Saved entries:
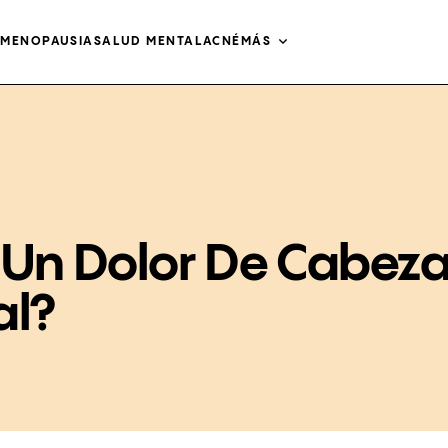
O
MENOPAUSIA
SALUD MENTAL
ACNÉ
MÁS
 Un Dolor De Cabez
al?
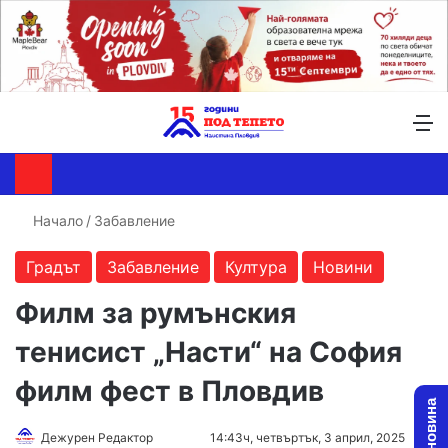
Търсене ...
Switch skin
М
Начало
/
Забавление
Градът
Забавление
Култура
Новини
Филм за румънския
тенисист „Насти“ на София
филм фест в Пловдив
Follow
Send
Дежурен Редактор
14:43ч, четвъртък, 3 април, 2025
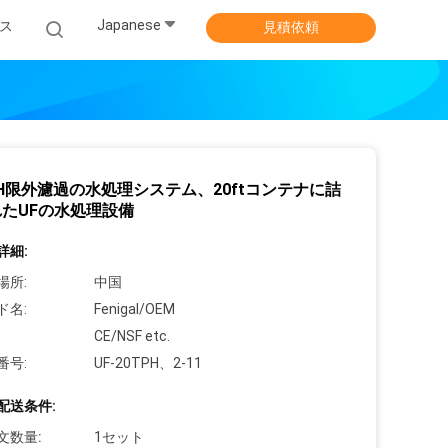
Japanese
ス
見積依頼
PH限外濾過の水処理システム、20ftコンテナに詰
たUFの水処理設備
詳細:
場所:
中国
ド名:
Fenigal/OEM
CE/NSF etc.
番号:
UF-20TPH、2-11
配送条件:
文数量:
1セット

### [Exercise]
In all of the saved entries above, replace "Switch skin" with "Change theme" and reproduce the lines with nothing else altered. Omit the pictures from your answer.

### [Answer for the task]
O
MENOPAUSIA
SALUD MENTAL
ACNÉ
MÁS
 Un Dolor De Cabez
al?
Търсене ...
Change theme
М
Начало
/
Забавление
Градът
Забавление
Култура
Новини
Филм за румънския
тенисист „Насти“ на София
филм фест в Пловдив
Follow
Send
Дежурен Редактор
14:43ч, четвъртък, 3 април, 2025
Japanese
ス
見積依頼
PH限外濾過の水処理システム、20ftコンテナに詰
たUFの水処理設備
詳細:
場所:
中国
ド名:
Fenigal/OEM
CE/NSF etc.
番号:
UF-20TPH、2-11
配送条件:
文数量:
1セット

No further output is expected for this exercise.